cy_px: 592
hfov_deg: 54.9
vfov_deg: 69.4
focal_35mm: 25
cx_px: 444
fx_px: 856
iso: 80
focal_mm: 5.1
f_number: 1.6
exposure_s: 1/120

==================================================

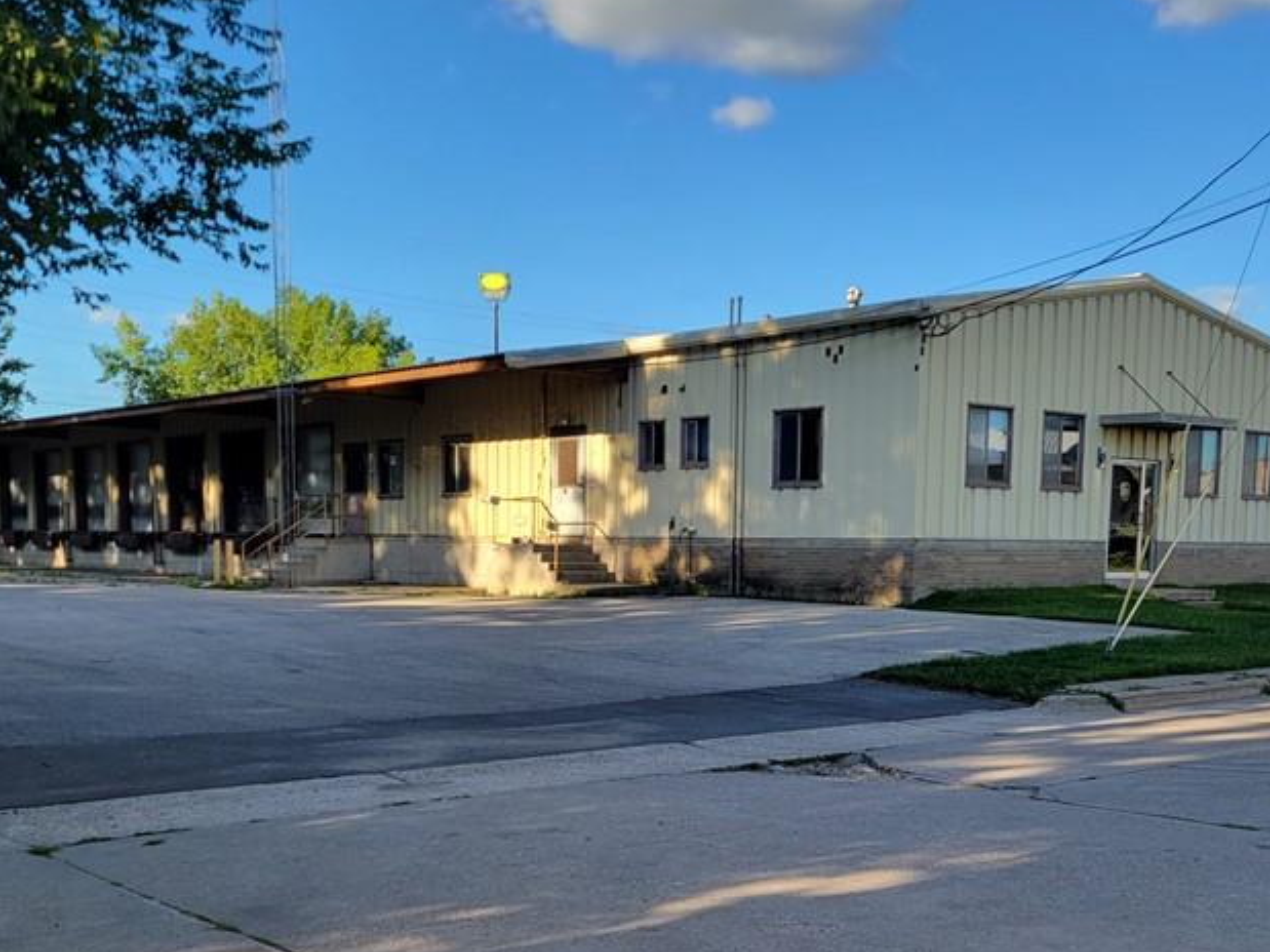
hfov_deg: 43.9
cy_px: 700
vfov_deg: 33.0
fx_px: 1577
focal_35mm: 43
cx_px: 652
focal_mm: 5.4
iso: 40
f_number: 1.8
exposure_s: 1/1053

==================================================

Aim of the exercise —
The output should be exactly the lines above from the line containing "fx_px: 1577" to the line containing "exposure_s: 1/1053", inclusive, with no other lines.

Exercise output —
fx_px: 1577
focal_35mm: 43
cx_px: 652
focal_mm: 5.4
iso: 40
f_number: 1.8
exposure_s: 1/1053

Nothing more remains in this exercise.